US summons Syrian ambassador over attack on diplomat



The United States said on Friday it had summoned the Syrian ambassador to Washington in protest after President Bashar al-Assad's supporters tried to attack the US envoy in Damascus. 

Ambassador Imad Mustapha "was called in to the State Department ... and read the riot act about this incident," State Department spokeswoman Victoria Nuland told reporters. 

She added Mustapha's meeting with Jeffrey Feltman, the assistant secretary of state for Near East affairs, took place late Thursday, hours after Assad's supporters tried to attack US ambassador Robert Ford in Damascus. 

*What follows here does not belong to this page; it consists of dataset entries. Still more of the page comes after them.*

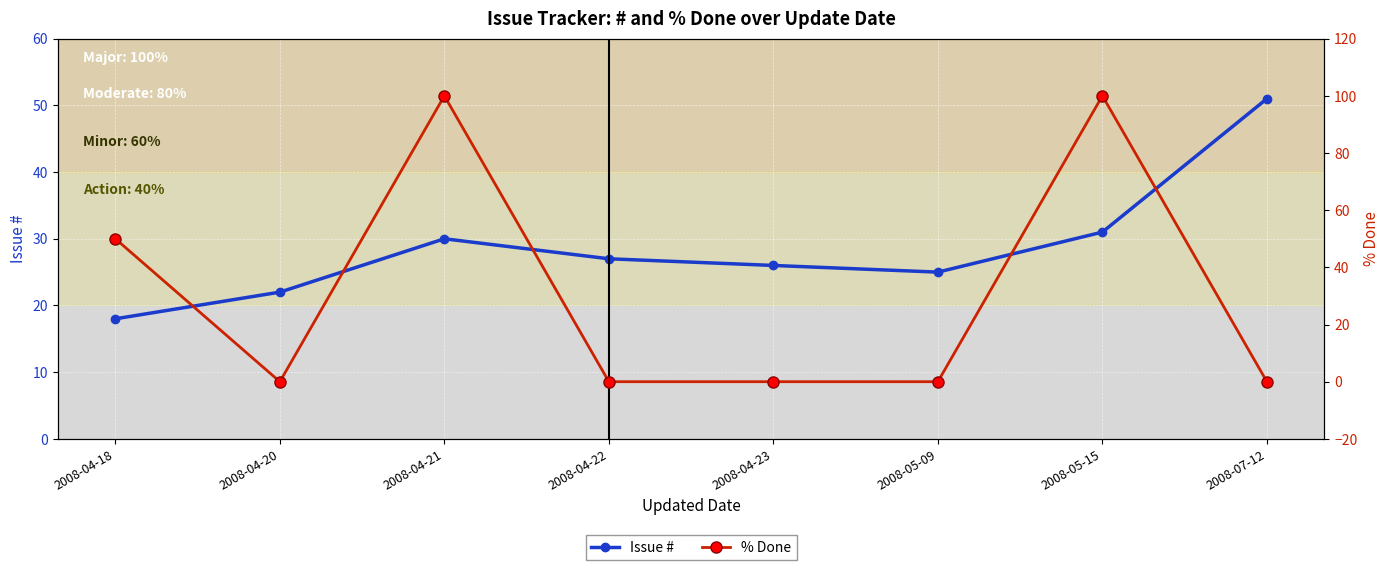

What is the label of the 5th point from the left?

2008-04-23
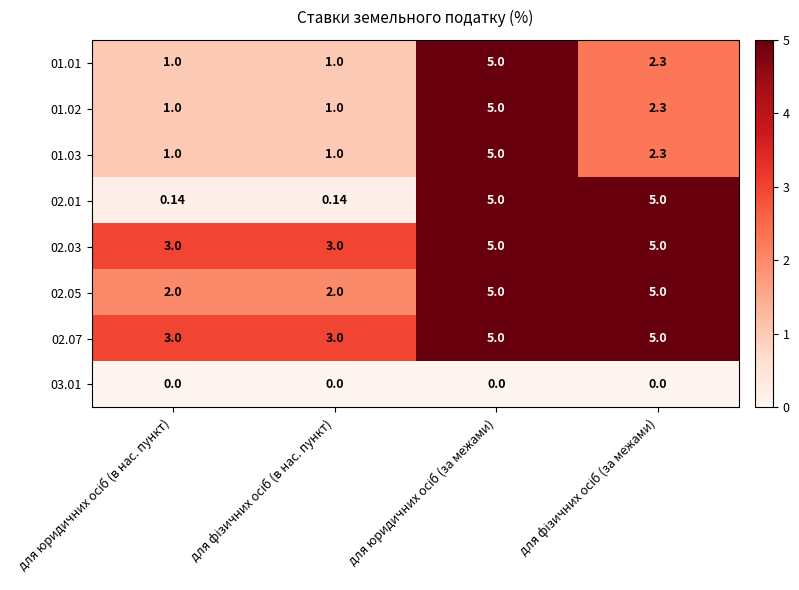

Reading right to left, extract all data points from this chart.

01.01: для фізичних осіб (за межами)=2.3	для юридичних осіб (за межами)=5.0	для фізичних осіб (в нас. пункт)=1.0	для юридичних осіб (в нас. пункт)=1.0
01.02: для фізичних осіб (за межами)=2.3	для юридичних осіб (за межами)=5.0	для фізичних осіб (в нас. пункт)=1.0	для юридичних осіб (в нас. пункт)=1.0
01.03: для фізичних осіб (за межами)=2.3	для юридичних осіб (за межами)=5.0	для фізичних осіб (в нас. пункт)=1.0	для юридичних осіб (в нас. пункт)=1.0
02.01: для фізичних осіб (за межами)=5.0	для юридичних осіб (за межами)=5.0	для фізичних осіб (в нас. пункт)=0.1	для юридичних осіб (в нас. пункт)=0.1
02.03: для фізичних осіб (за межами)=5.0	для юридичних осіб (за межами)=5.0	для фізичних осіб (в нас. пункт)=3.0	для юридичних осіб (в нас. пункт)=3.0
02.05: для фізичних осіб (за межами)=5.0	для юридичних осіб (за межами)=5.0	для фізичних осіб (в нас. пункт)=2.0	для юридичних осіб (в нас. пункт)=2.0
02.07: для фізичних осіб (за межами)=5.0	для юридичних осіб (за межами)=5.0	для фізичних осіб (в нас. пункт)=3.0	для юридичних осіб (в нас. пункт)=3.0
03.01: для фізичних осіб (за межами)=0.0	для юридичних осіб (за межами)=0.0	для фізичних осіб (в нас. пункт)=0.0	для юридичних осіб (в нас. пункт)=0.0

Mustapha "was reminded that Ambassador Ford is the personal representative of the president (Barack Obama) and an attack on Ford is an attack on the United States," Nuland said. 

"He was also asked for compensation for our damaged vehicles," she said, adding "a very strong set of representations were made again about their Vienna convention responsibilities" to protect US diplomats. 

Secretary of state Hillary Clinton demanded that Syria "take every possible step" to protect US diplomats after a spokesman said a mob tried to attack Ford and embassy staff as they visited a Syrian opposition leader in Damascus. 

Clinton's deputy spokesman Mark Toner said the pro-regime demonstrators seriously damaged US vehicles and pelted the visitors with tomatoes but did not hurt Ford or his staff. 

Opposition figure Hassan Abdelazim, whom the US ambassador had arrived to meet, told AFP the mob "tried to break down the door of my office, but didn't succeed" during a siege that lasted two hours. 

The State Department said later that Ford "expressed our disgust with this attack, and the Syrian government's failure to prevent it or adequately respond to it" when he met with deputy foreign minister Faysal al-Miqdad in Damascus. 

Toner charged that Assad's regime was behind the incident in what he said amounts to a campaign aimed at intimidating US diplomats as they carry out their normal duties. 

Angry mobs stormed the American and French embassies in Damascus on July 11 after Ford and the French ambassador visited the central city of Hama, a flashpoint for protests against Assad's regime. 

"In July, we requested prompt and full compensation for damage inflicted on our embassy and other US diplomatic property" following the previous attack on the embassy, the State Department said in response to a reporter's question. 

"We continue to demand full compensation from the Syrian government for the damage caused during both attacks," it said.